■ Extrait présenté ■
- - -

Il fallait tâcher d’effacer cette fâcheuse impression. Et plusieurs des nôtres ont pris à cœur d’y parvenir depuis un siècle et demi. M. Gretsch, par exemple, est allé en France, d’où il nous adressait des « Lettres Parisiennes ». Nous savons de lui qu’il tâchait de tirer les Français d’erreur, qu’il causait avec Sainte-Beuve, avec Victor Hugo… « J’ai dit sans détour à Sainte-Beuve », écrivait-il ; « J’ai déclaré sans détour à Victor Hugo »… Nous ne nous rappelons plus tout ce que M. Gretsch racontait si ouvertement à Sainte-Beuve et à Victor Hugo (il faudrait consulter les « Lettres Parisiennes ») ; en tout cas, il nous souvient qu’il incriminait parfois devant eux l’immoralité de la littérature française. Vous pensez si Sainte-Beuve devait ouvrir de grands yeux ! — D’ailleurs nous sommes rassurés.

Les Français sont un peuple extrêmement poli, de mœurs douces, et M. Gretsch revint de Paris sans la moindre égratignure. Ajoutons qu’on aurait, peut-être, tort de juger tous les Russes sur l’échantillon qu’en fournissait M. Gretsch. Mais assez sur ce personnage.

- - -

■ Données fournies ■
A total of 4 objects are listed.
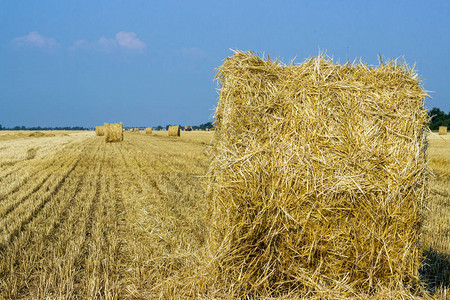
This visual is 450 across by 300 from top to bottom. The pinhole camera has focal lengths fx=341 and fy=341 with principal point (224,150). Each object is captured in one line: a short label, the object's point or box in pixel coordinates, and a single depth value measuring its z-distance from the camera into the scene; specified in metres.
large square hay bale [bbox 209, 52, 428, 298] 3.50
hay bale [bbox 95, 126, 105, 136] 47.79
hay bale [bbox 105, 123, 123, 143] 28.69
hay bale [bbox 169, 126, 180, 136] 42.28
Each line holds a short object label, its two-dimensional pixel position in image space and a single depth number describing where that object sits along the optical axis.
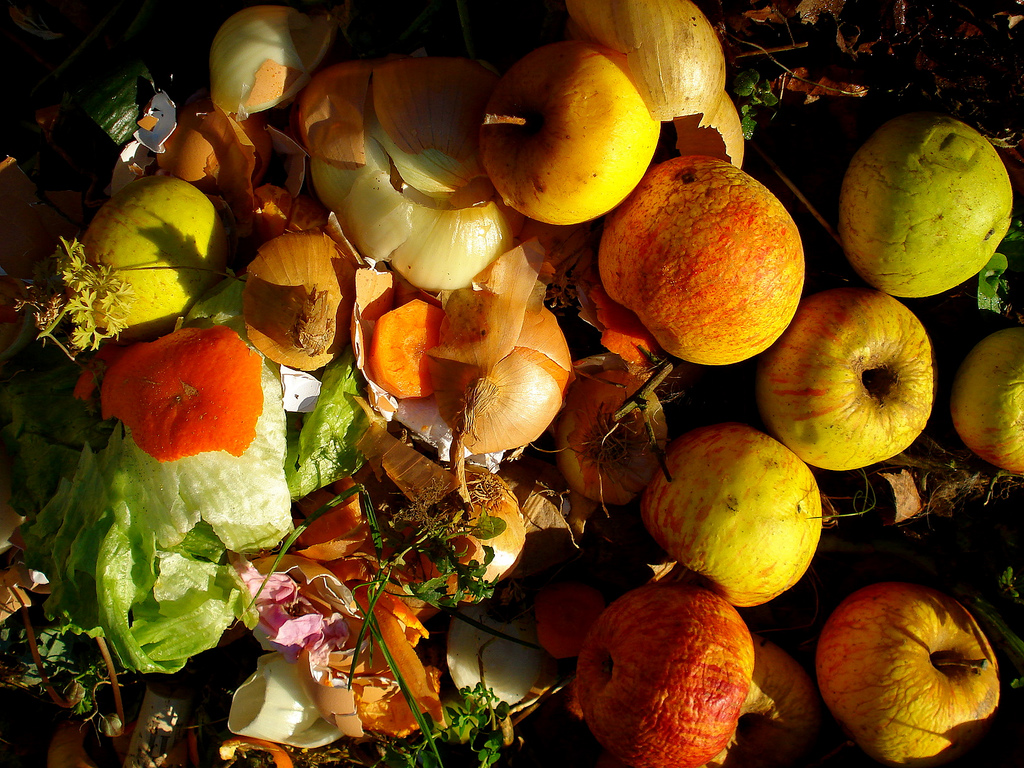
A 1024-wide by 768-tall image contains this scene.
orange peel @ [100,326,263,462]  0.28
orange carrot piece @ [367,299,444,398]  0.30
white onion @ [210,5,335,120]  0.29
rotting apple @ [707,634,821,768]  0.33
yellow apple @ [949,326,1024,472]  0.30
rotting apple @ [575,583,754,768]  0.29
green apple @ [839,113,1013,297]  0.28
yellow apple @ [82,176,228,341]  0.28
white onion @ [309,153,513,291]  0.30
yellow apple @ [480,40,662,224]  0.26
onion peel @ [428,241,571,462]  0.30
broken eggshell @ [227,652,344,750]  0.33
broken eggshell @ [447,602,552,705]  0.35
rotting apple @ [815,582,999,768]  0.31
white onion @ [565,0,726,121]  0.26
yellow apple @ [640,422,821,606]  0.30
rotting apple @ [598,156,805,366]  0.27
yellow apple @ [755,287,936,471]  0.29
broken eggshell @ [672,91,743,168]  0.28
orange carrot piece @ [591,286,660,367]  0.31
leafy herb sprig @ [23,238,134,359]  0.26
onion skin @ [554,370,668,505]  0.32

- - -

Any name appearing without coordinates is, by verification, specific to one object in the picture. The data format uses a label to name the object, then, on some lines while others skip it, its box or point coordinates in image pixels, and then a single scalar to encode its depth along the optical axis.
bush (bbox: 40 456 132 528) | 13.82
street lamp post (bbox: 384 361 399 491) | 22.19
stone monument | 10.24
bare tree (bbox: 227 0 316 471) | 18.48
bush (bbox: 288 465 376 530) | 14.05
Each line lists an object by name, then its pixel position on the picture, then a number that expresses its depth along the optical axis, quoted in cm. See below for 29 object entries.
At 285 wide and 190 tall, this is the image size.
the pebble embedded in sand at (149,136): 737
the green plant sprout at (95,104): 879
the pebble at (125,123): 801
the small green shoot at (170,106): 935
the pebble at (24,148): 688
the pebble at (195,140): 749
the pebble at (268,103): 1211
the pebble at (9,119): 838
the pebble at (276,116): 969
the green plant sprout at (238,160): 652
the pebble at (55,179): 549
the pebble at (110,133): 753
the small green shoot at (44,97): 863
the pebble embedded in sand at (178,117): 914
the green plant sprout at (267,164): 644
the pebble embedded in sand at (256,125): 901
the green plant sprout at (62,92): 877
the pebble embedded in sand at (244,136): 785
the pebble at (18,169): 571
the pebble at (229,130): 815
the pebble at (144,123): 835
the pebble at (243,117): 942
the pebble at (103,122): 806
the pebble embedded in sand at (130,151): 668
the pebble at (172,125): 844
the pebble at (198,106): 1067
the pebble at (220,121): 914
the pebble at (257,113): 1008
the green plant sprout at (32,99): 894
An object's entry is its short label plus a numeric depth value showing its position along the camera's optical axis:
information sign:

- - -

■ Consigne ■
D'après l'extrait sur M. Gretsch, que reprochait-il parfois à la littérature française devant Sainte-Beuve et Victor Hugo ? Répondez en quelques mots, s'il vous plaît. Les données sont sans lien avec l'extrait.

■ Réponse attendue ■
Son immoralité.